Started by Biterider, April 30, 2019, 07:26:14 PM

Previous topic - Next topic

LiaoMi

#15
The latest version for testing, reached -
lea rbx, [_ cuCtxSynchronize]
call cuCtxSynchronize


---------------------------
Error
---------------------------
cuCtxSynchronize   
CUDA_ERROR_LAUNCH_FAILED                 
---------------------------
OK   
---------------------------


The task to convert header files was not so easy, there are places where api variables have the form as DWORD, additional adjustment of translator templates and API checking is strongly required  :icon_exclaim:

#if defined(_WIN64) || defined(__LP64__)
typedef unsigned long long CUdeviceptr;
#else
typedef unsigned int CUdeviceptr;
#endif


vs

IF DEFINED(_WIN64) OR DEFINED(__LP64__)
long TYPEDEF DWORD
ELSE
CUdeviceptr TYPEDEF DWORD
ENDIF

Biterider

Hi LiaoMi
I found the same issue while translating the header files.
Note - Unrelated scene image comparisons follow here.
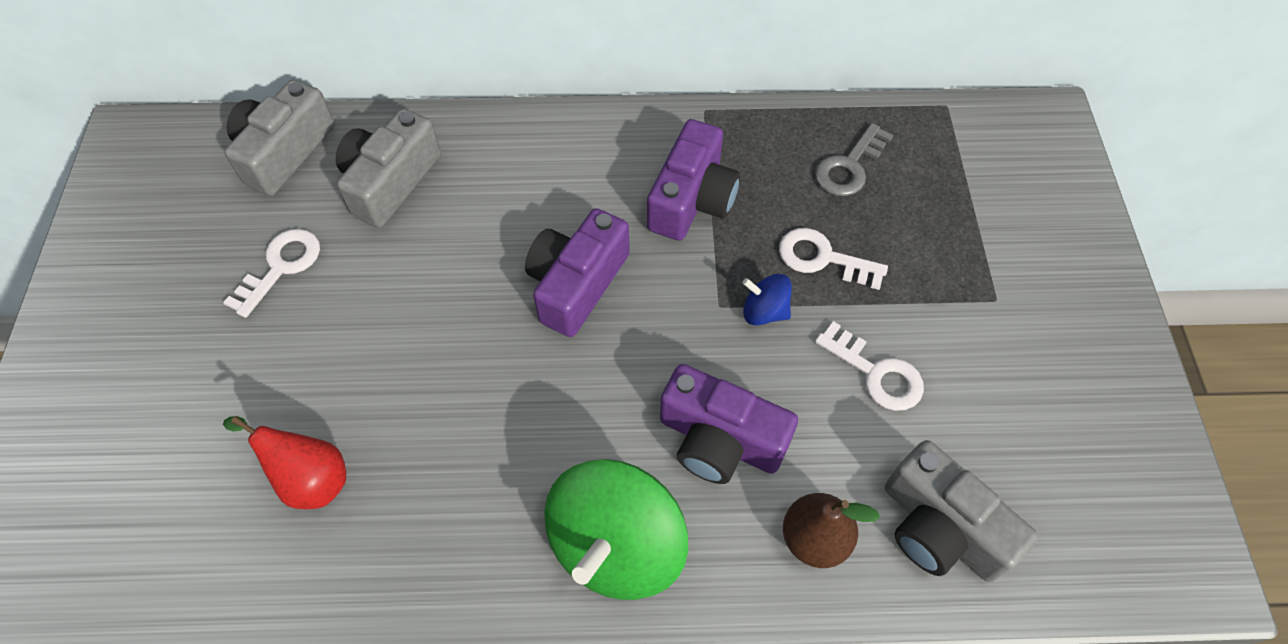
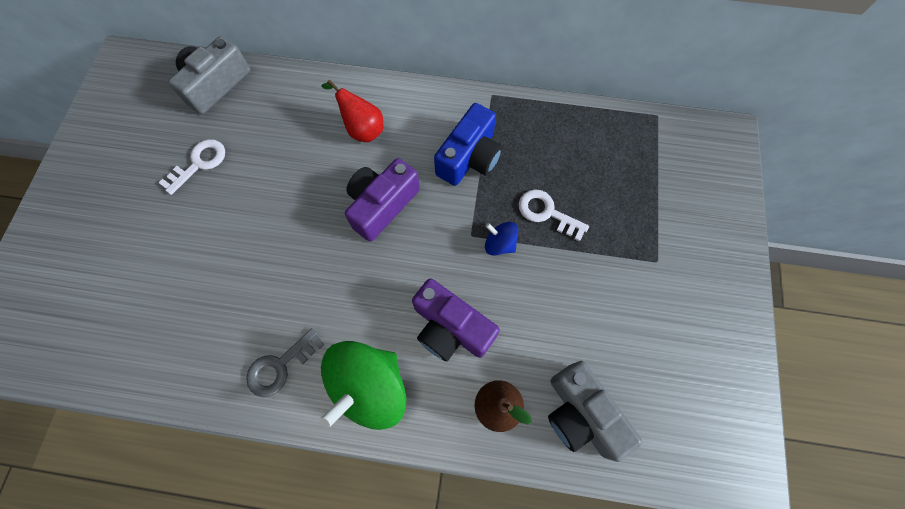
camera: 10 degrees right, 10 degrees up
(310, 479) = (190, 308): red pear -> red pear (362, 129)
(390, 182) = (278, 115): grey camera -> none
(692, 199) = (469, 157): purple camera -> blue camera
(849, 167) = (580, 150): grey key -> grey key (280, 366)
(876, 373) = (564, 299): white key -> none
In the next few days, I'll make some additions to h2incX to better convert these files.
Biterider

aw27

Quote from: LiaoMi on May 14, 2019, 12:45:26 AM
The latest version for testing, reached -
lea rbx, [_ cuCtxSynchronize]
call cuCtxSynchronize


---------------------------
Error
---------------------------
cuCtxSynchronize   
CUDA_ERROR_LAUNCH_FAILED                 
---------------------------
OK   
---------------------------


I produced a very simple example and faced as well that issue  :( . It took me a few hours to realize what might be the problem. I got it fixed by calling the v2 versions.  :t

Here is the example which consists in calculating the double of each element of an array of 1000 elements. It does it by launching 1024 threads (24 will do nothing), each will handle only one element.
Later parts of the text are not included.